Sur la donation en cas d'habilitation familiale

6. L'article 494-6, alinéa 4, de ce code dispose :

« La personne habilitée ne peut accomplir en représentation un acte de disposition à titre gratuit qu'avec l'autorisation du juge des tutelles. »



Analyse

7. L'article 494-6, alinéa 4, du code civil est à rapprocher de l'article 476, alinéa 1er, du même code, aux termes duquel la personne en tutelle peut, avec l'autorisation du juge ou du conseil de famille s'il a été constitué, être assistée ou au besoin représentée par le tuteur pour faire des donations et qui constitue une exception au principe posé à l'article 509 de ce code, selon lequel le tuteur ne peut, même avec une autorisation, accomplir des actes qui emportent une aliénation gratuite des biens ou des droits de la personne protégée.

8. Dans le but de mieux respecter la volonté de la personne placée sous un système de protection nécessitant en principe sa représentation, le législateur contemporain lui a ainsi reconnu une certaine liberté de disposer à titre gratuit de ses biens entre vifs, comme elle dispose d'une certaine liberté de disposer de ses biens à cause de mort.
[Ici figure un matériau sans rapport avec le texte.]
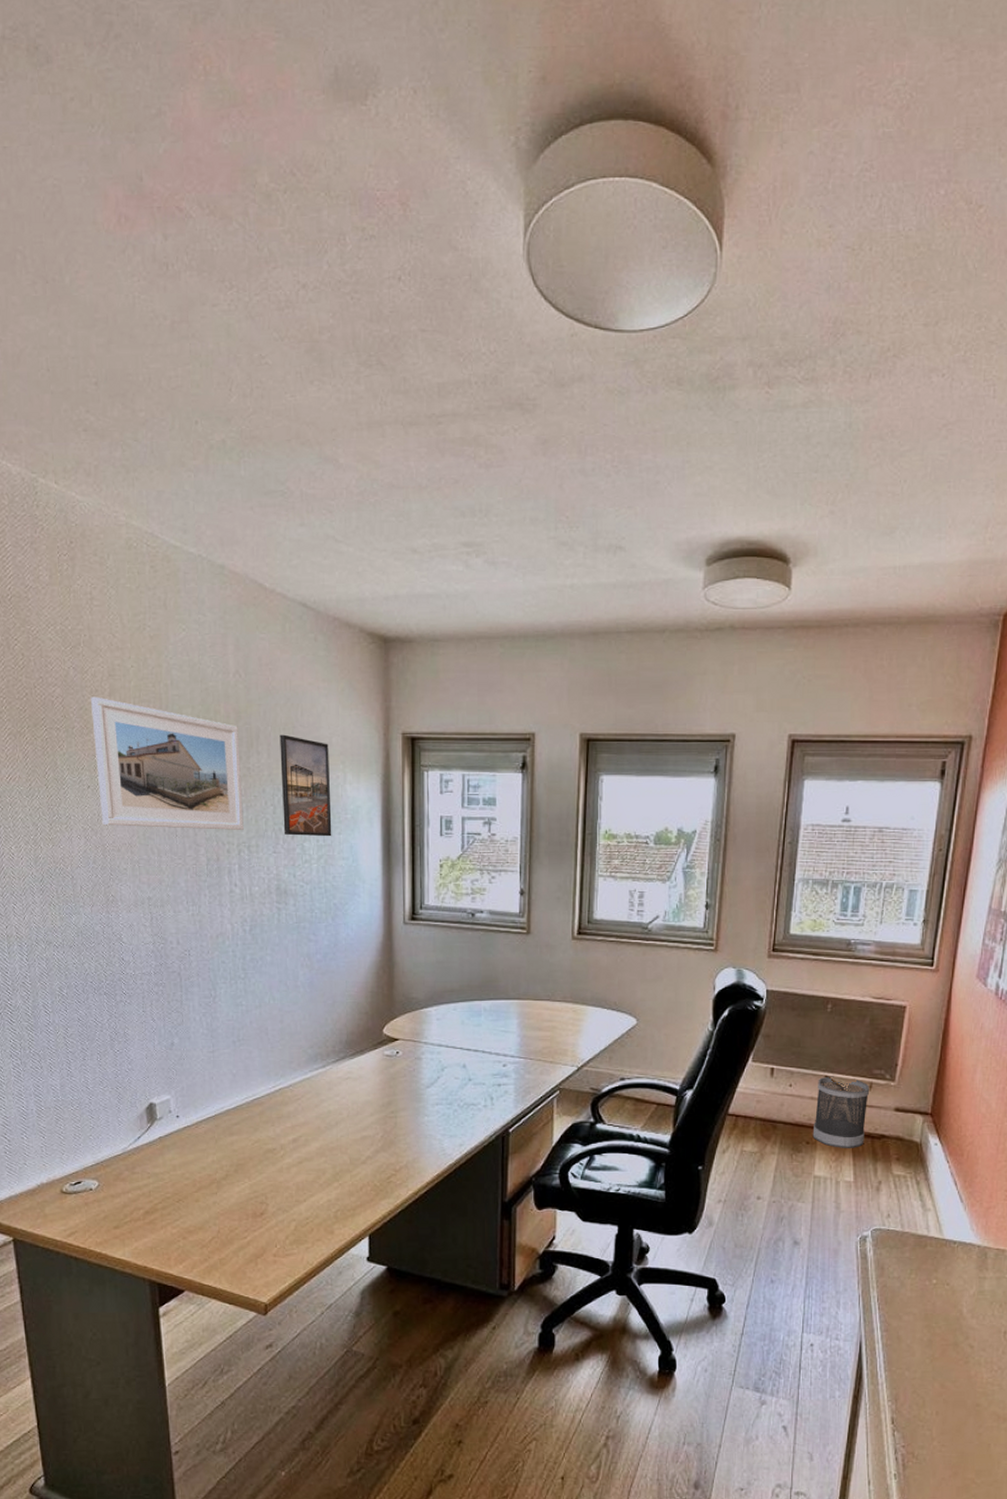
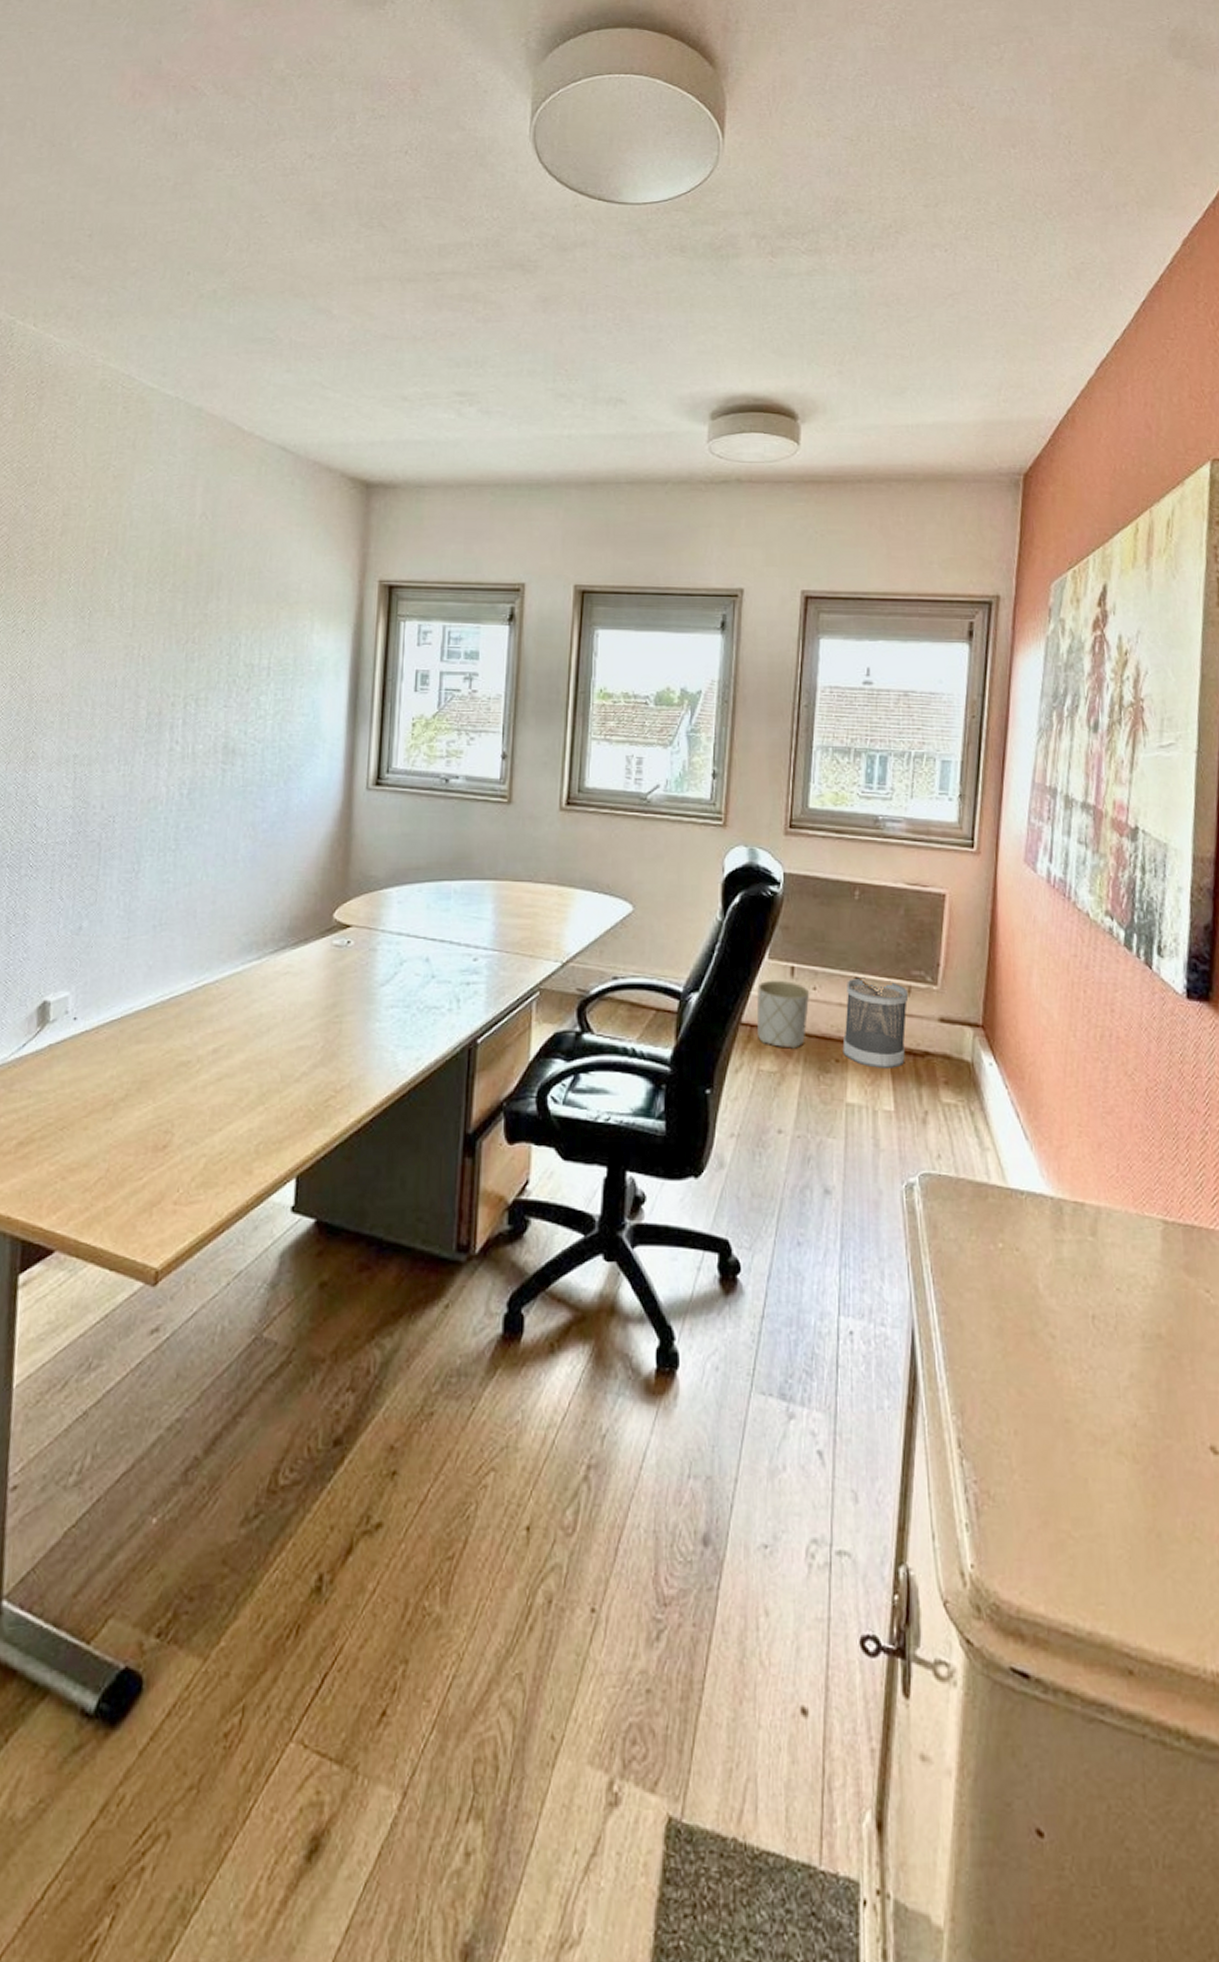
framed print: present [91,696,244,830] -> none [33,536,199,681]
Il l'a cependant placée sous le contrôle du juge ou du conseil de famille, qui doit autoriser la libéralité.

9. Mais, à la différence de l'article 476, alinéa 2, qui prévoit que la personne en tutelle ne peut faire que seule son testament, le tuteur ne pouvant ni l'assister ni la représenter, et qui requiert donc que la personne soit capable d'exprimer librement sa volonté au moment de sa réalisation, l'article 494-6, alinéa 4, comme l'article 476, alinéa 1er, n'exclut pas le cas où la personne protégée représentée est hors d'état de manifester sa volonté.

10. De plus, interdire toute donation dans cette hypothèse aboutirait à geler le patrimoine de la personne jusqu'à son décès et pourrait, en constituant un frein aux solidarités familiales, s'avérer contraire à ses intérêts.
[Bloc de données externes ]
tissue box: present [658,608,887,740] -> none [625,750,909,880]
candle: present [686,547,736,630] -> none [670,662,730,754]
11. A l'inverse, permettre son autorisation sans restriction reviendrait à nier le caractère personnel de la donation.

Conclusion

12. Dans cette hypothèse, il incombe par conséquent au juge des contentieux de la protection, de s'assurer, d'abord, au vu de l'ensemble des circonstances, passées comme présentes, entourant un tel acte, que, dans son objet comme dans sa destination, la donation correspond à ce qu'aurait voulu la personne protégée si elle avait été capable d'y consentir elle-même, ensuite, que cette libéralité est conforme à ses intérêts personnels et patrimoniaux, en particulier que sont préservés les moyens lui permettant de maintenir son niveau de vie et de faire face aux conséquences de sa vulnérabilité.






EN CONSÉQUENCE, la Cour :

EST D'AVIS QUE

Lorsqu'une personne protégée faisant l'objet d'une mesure d'habilitation familiale est hors d'état de manifester sa volonté, le juge des contentieux de la protection ne peut autoriser la personne habilitée à accomplir en représentation une donation qu'après s'être assuré, d'abord, au vu de l'ensemble des circonstances, passées comme présentes, entourant un tel acte, que, dans son objet comme dans sa destination, la donation correspond à ce qu'aurait voulu la personne protégée si elle avait été capable d'y consentir elle-même, ensuite, que cette libéralité est conforme à ses intérêts personnels et patrimoniaux, en particulier que sont préservés les moyens lui permettant de maintenir son niveau de vie et de faire face aux conséquences de sa vulnérabilité.

Fait à [Localité 1] et mis à disposition au greffe de la Cour le 15 décembre 2021, après examen de la demande d'avis lors de la séance du 14 décembre 2021 où étaient présents, conformément à l'article R. 431-5 du code de l'organisation judiciaire : M. Chauvin, président, M. Fulchiron, conseiller rapporteur, Mme Auroy, conseiller doyen, M. Hascher, Mme Antoine, M. Vigneau, Mmes Poinseaux, Guihal, Dard, Beauvois, conseillers, Mme Gargoullaud, M. Duval, Mme Azar, M. Buat-Ménard, Mme Feydeau-Thieffry, conseillers référendaires, Mme Marilly, avocat général référendaire, et Mme Berthomier, greffier de chambre.

Le présent avis est signé par le conseiller rapporteur, le président et le greffier de chambre.